The Chemically Addicted Pain Patient


ClinicThe patient with chronic benign pain represents a large population of people who suffer greatly, function less than optimally, experience severe impairment in family, social, sexual, and vocational functioning, and who impact the medical system in a highly costly manner. A subset within this population in the chemically addicted, chronic pain patient (CACPP) who represents anywhere between 3% and 18% of the chronic pain population (Fishbain, Rosomoff, & Rosomoff, 1992). This individual, to be differentiated from the patient who manifests a physical dependence only, meets the diagnostic criteria for addictive disorder as well as a pain disorder. The addiction typically includes overuse or abuse of prescription medications, such as, opioids, steroids, and sedative/hypnotics, but also includes over-the-counter aids and commonly used street drugs, such as, marijuana, cocaine, and amphetamines. Alcohol is often involved as well. Unlike the individual who has a physical dependence on prescription medications, the CACPP places a heavy financial burden on the health care system, utilizes medical services more extensively, repeatedly fail medical treatments, undergoes multiple surgeries, and are a source of extreme frustration for the primary care physician.
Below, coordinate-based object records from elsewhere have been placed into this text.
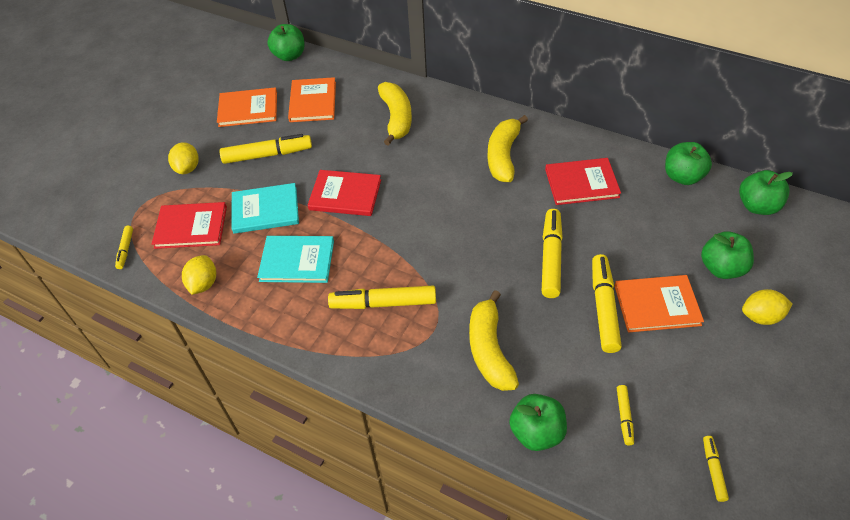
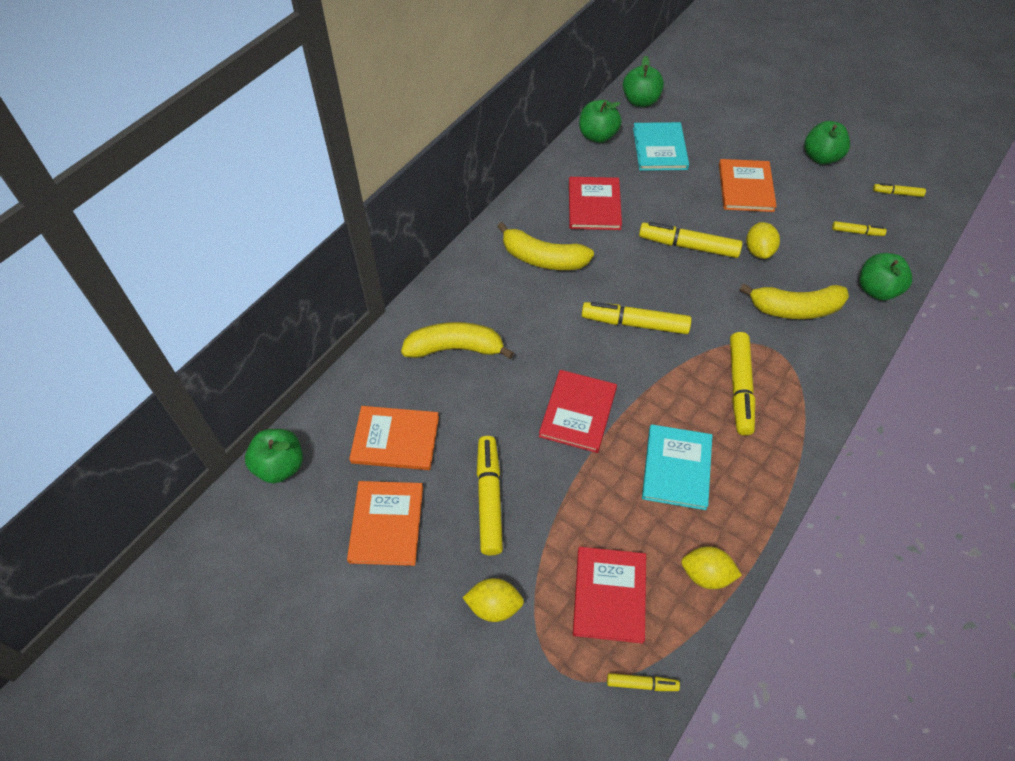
camera: 85 degrees left, 5 degrees up
(265, 210) = (591, 502): turquoise book -> turquoise book (660, 148)
(603, 308) = (748, 221): yellow marker -> yellow marker (635, 324)
(721, 268) = (708, 140): green apple -> green apple (821, 157)
(761, 316) = (758, 131): yellow lemon -> yellow lemon (758, 251)

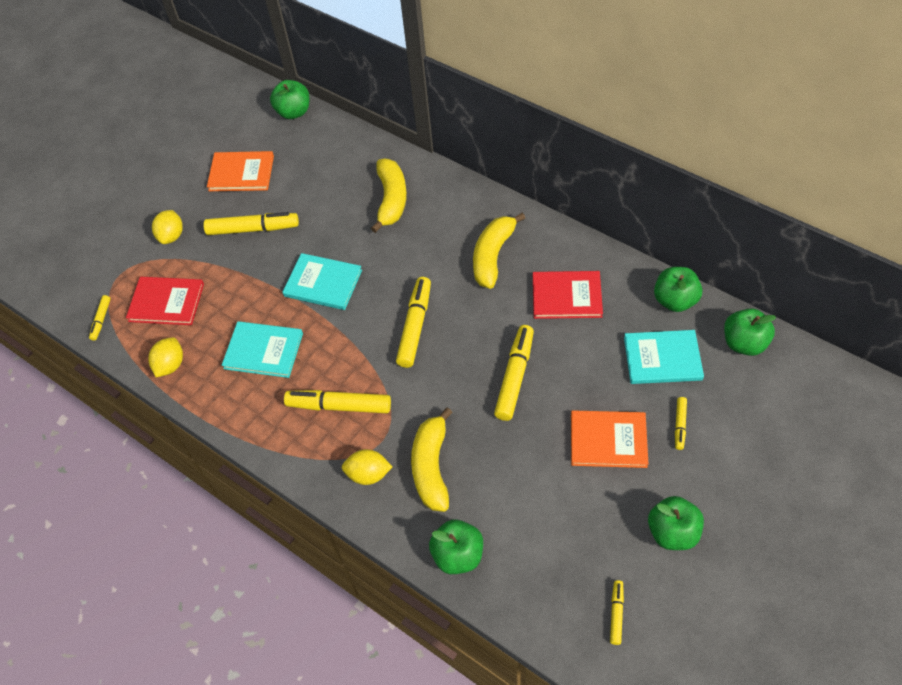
camera: 95 degrees right, 0 degrees up
(395, 439) = (309, 171): orange book -> none
(578, 412) = (323, 283): red book -> turquoise book
(758, 251) = (511, 442): yellow lemon -> yellow lemon (368, 474)
(856, 232) = (545, 550): yellow marker -> yellow marker (680, 425)

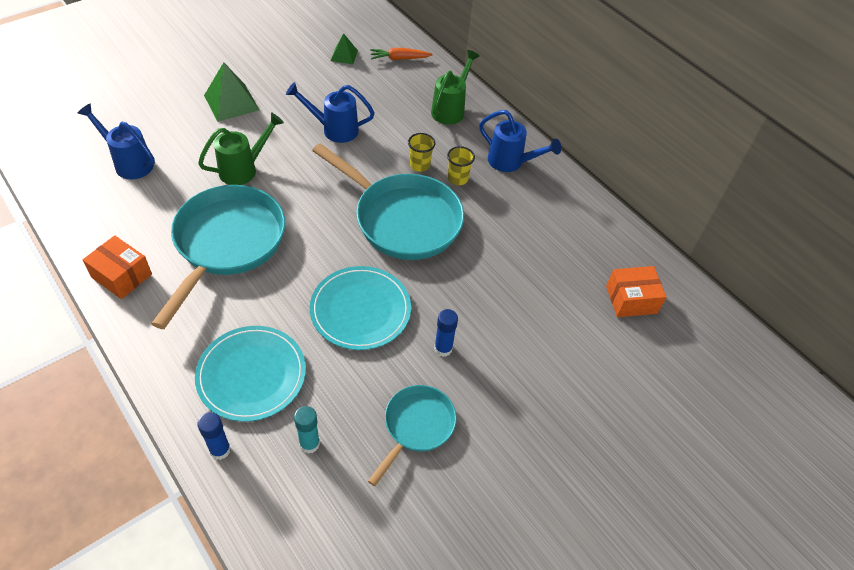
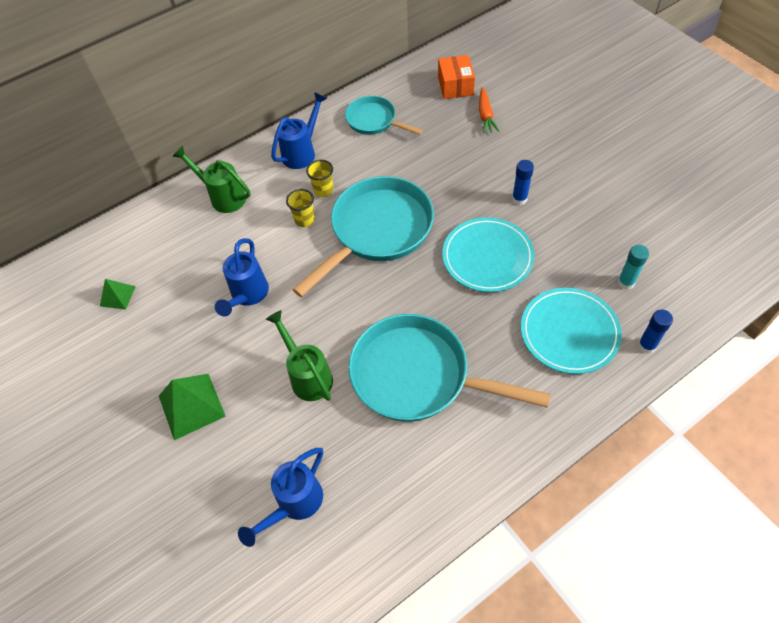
camera: 80 degrees left, 5 degrees up
(122, 276) = (469, 470): orange box -> none
(399, 59) = (132, 242): orange carrot -> orange carrot (485, 115)
(416, 426) = (594, 214): turquoise pan -> turquoise pan (374, 121)

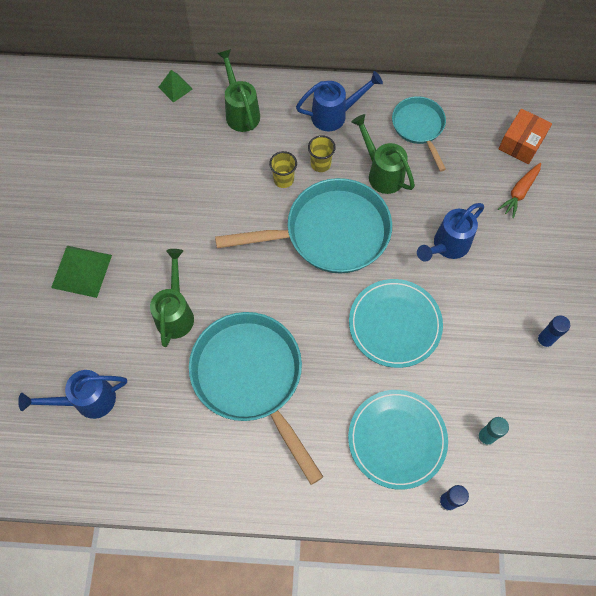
camera: 35 degrees right, 10 degrees up
(117, 296) = (101, 142): green pyramid -> green pyramid (175, 88)
(247, 296) = (188, 213): blue watering can -> blue watering can (446, 246)
(376, 166) = (381, 173): none -> green watering can
(519, 199) = (471, 294): blue glue stick -> blue glue stick (544, 341)

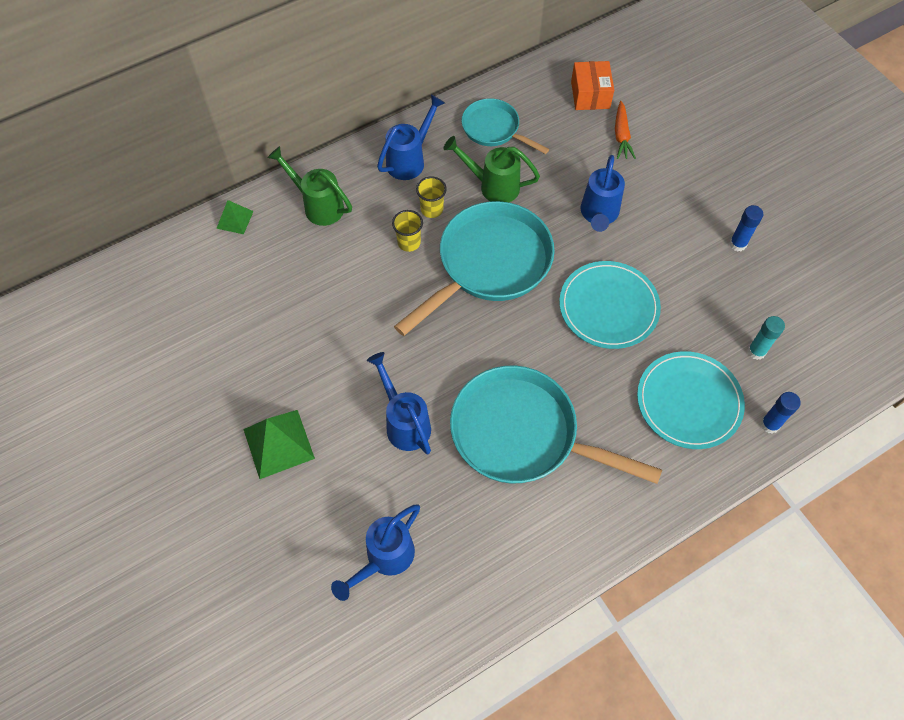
camera: 35 degrees left, 5 degrees down
(176, 312) = (404, 422): green watering can -> blue watering can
The addicted pain patient has 1) more doctor visits per month, 2) more ER visits per month, 3) more than one dispensing pharmacy, and 4) more pain-related hospitalizations per year than patients who do not present with an addictive disorder. In this age of cost containment, the CACPP will receive extensive medical treatments with little or no long-lasting benefit.

For this sub set of patients, factors other than nociception, i.e., avoidance of responsibilities, financial rewards, attention and sympathy, and personality dynamics, serve to maintain not only pain but also pain behaviors, including medication usage. The need to communicate suffering to others seems to be important when exploring the dynamics of the CACPP. In a study exploring the interpersonal model of physical symptom presentation, Skenderian (1981) found that illness behavior, similar to the behavior of the CACPP, is designed for the purpose of controlling interpersonal behavior in order to avoid intimacy. Addicted pain patients show similar characteristics in that much of the pain experience is maintained by pain behaviors that serve to satisfy other unmet psychological and emotional needs. Intimacy is clearly avoided leaving the focus of interchange on the symptom itself.

The individual who is at high risk for becoming a CACPP usually has a preexisting addictive disorder, a positive family history of mental illness and/or chemical dependency (Maruta, Swanson, & Finlayson, 1979), a premorbid psychological disorder, such as, anxiety, depression, post-traumatic stress, or somatization, and/or personality characteristics that negatively modulate the experience of pain (Turner, Calsyn, Fordyce, & Ready, 1982). The CACPP medicates not only the physical pain but also any psychological discomfort that magnifies the pain experience, such as, anxiety, depression, etc. The addictive use of pain-relieving medications increases medication tolerance while at the same time lowers pain thresholds. He or she is in a self-defeating, destructive cyclical pattern that eventually leads to personal despair, family stress, occupational impairment, and overall frustration and anger for both patient and physician.
Moreover, cognitive impairment often accompanies medication abuse that, in turn, distorts the experience of pain. Consequently, the CACPP evaluates pain much more severely, believing even stronger that the need for medication is continually and increasingly justified. Interestingly, when the CACPP abstains from all medications or drugs of abuse, the subjective experience of pain decreases and a more realistic appraisal of sensory pain is then possible. The extent of this diminution of pain depends, of course, upon its organic nature and other influential cognitive, affective, and interpersonal factors.

In order to assess and treat the underlying pain condition, the addictive disorder must be concurrently treated. Medically supervised detoxification must be pursued followed by chemical dependency rehabilitation with a simultaneous focus on addiction and pain. Since the use of narcotics is no longer an option, the CACPP must rely on alternative avenues for pain management, such as, muscle relaxants, non-steroidals, physical therapy, acupuncture, hydrotherapy, exercise, social support, group therapy, psychological interventions, and, in some critical cases, surgery. Also, biofeedback and medical hypnosis are very effective treatment modalities especially during detoxification when there is high risk for rebound pain and emotional distress. Concurrent attendance at 12-step support groups, such as, AA or PPA (Pain and Pills Anonymous) will also help coping with the addictive disorder. This multimodal approach involving all aspects of the mind-body-spirit triad forms the basis of eventual healthier and happier living.

In my experience, the CACPP who follows the foregoing prescriptive measures takes fewer medications, utilizes the health care system in a more appropriate manner, and leads a more fulfilling, productive, and even spiritual life. The path is a very difficult one, requiring commitment, motivation, and family and social support. The outcome is remarkable, to say the least, for the patient, family, and physician. To date, unfortunately, outcome research is limited while anecdotal and theoretical reports are more common. Treatment programs exist, however, that focus on detoxifying and rehabilitating the CACPP, but are rare. Outcome data is preliminary but shows much promise for the effectiveness of rehabilitative care.